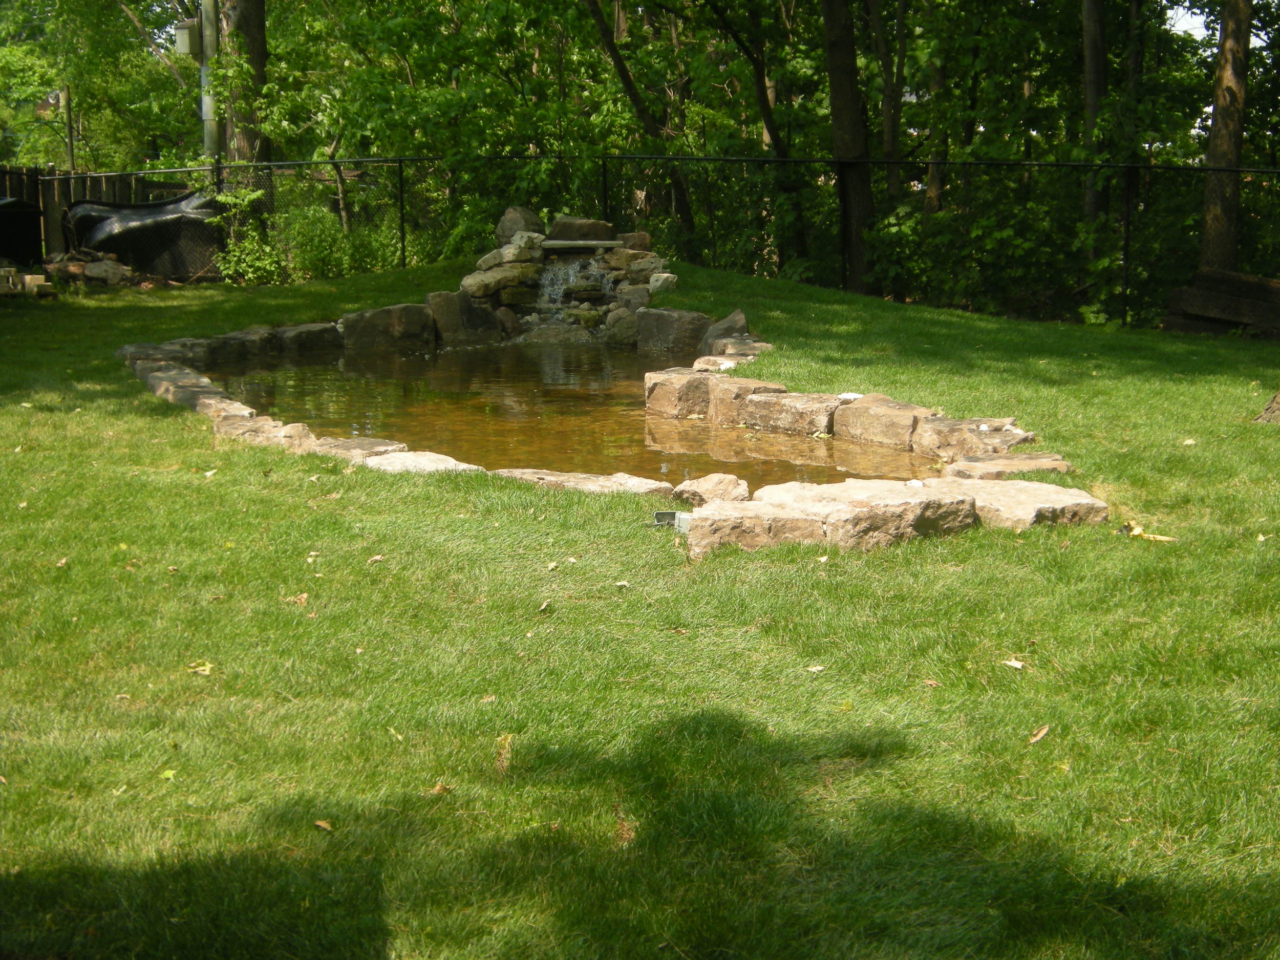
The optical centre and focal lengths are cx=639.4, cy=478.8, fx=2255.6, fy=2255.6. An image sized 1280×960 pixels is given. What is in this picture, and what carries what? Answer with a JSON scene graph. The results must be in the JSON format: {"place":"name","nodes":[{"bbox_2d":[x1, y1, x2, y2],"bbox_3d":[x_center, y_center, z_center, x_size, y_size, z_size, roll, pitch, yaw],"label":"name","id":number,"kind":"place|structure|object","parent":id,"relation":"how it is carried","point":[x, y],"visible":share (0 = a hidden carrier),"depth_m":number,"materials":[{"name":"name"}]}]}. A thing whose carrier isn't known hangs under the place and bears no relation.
{"place":"outdoors","nodes":[
{"label":"outdoors","id":0,"kind":"place"},
{"bbox_2d":[197,341,933,491],"label":"pond","id":1,"kind":"structure","parent":0,"point":[292,380],"materials":[{"name":"liquid"}]},
{"bbox_2d":[0,257,1279,959],"label":"lawn","id":2,"kind":"structure","parent":0,"point":[819,353],"materials":[{"name":"green plant"}]},
{"bbox_2d":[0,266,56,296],"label":"stone blocks","id":3,"kind":"object","parent":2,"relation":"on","point":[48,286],"visible":0.9,"depth_m":19.73,"materials":[{"name":"brown stone"}]},
{"bbox_2d":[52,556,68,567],"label":"leaf","id":4,"kind":"object","parent":2,"relation":"on","point":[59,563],"visible":0.87,"depth_m":7.34,"materials":[{"name":"brown plant"}]},
{"bbox_2d":[36,248,135,286],"bbox_3d":[-5.213,-1.943,21.133,1.064,0.392,0.919,-1,10,-2],"label":"rock pile","id":5,"kind":"object","parent":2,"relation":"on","point":[88,267],"visible":0.71,"depth_m":20.94,"materials":[{"name":"brown stone"}]},
{"bbox_2d":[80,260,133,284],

### WHAT NEEDS TO BE DONE:
Copy out all the data exactly; skip the pictures.

### TASK ANSWER:
The optical centre and focal lengths are cx=639.4, cy=478.8, fx=2255.6, fy=2255.6. An image sized 1280×960 pixels is given. What is in this picture, and what carries what? Answer with a JSON scene graph. The results must be in the JSON format: {"place":"name","nodes":[{"bbox_2d":[x1, y1, x2, y2],"bbox_3d":[x_center, y_center, z_center, x_size, y_size, z_size, roll, pitch, yaw],"label":"name","id":number,"kind":"place|structure|object","parent":id,"relation":"how it is carried","point":[x, y],"visible":share (0 = a hidden carrier),"depth_m":number,"materials":[{"name":"name"}]}]}. A thing whose carrier isn't known hangs under the place and bears no relation.
{"place":"outdoors","nodes":[
{"label":"outdoors","id":0,"kind":"place"},
{"bbox_2d":[197,341,933,491],"label":"pond","id":1,"kind":"structure","parent":0,"point":[292,380],"materials":[{"name":"liquid"}]},
{"bbox_2d":[0,257,1279,959],"label":"lawn","id":2,"kind":"structure","parent":0,"point":[819,353],"materials":[{"name":"green plant"}]},
{"bbox_2d":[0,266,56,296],"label":"stone blocks","id":3,"kind":"object","parent":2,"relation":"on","point":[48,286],"visible":0.9,"depth_m":19.73,"materials":[{"name":"brown stone"}]},
{"bbox_2d":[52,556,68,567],"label":"leaf","id":4,"kind":"object","parent":2,"relation":"on","point":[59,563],"visible":0.87,"depth_m":7.34,"materials":[{"name":"brown plant"}]},
{"bbox_2d":[36,248,135,286],"bbox_3d":[-5.213,-1.943,21.133,1.064,0.392,0.919,-1,10,-2],"label":"rock pile","id":5,"kind":"object","parent":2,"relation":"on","point":[88,267],"visible":0.71,"depth_m":20.94,"materials":[{"name":"brown stone"}]},
{"bbox_2d":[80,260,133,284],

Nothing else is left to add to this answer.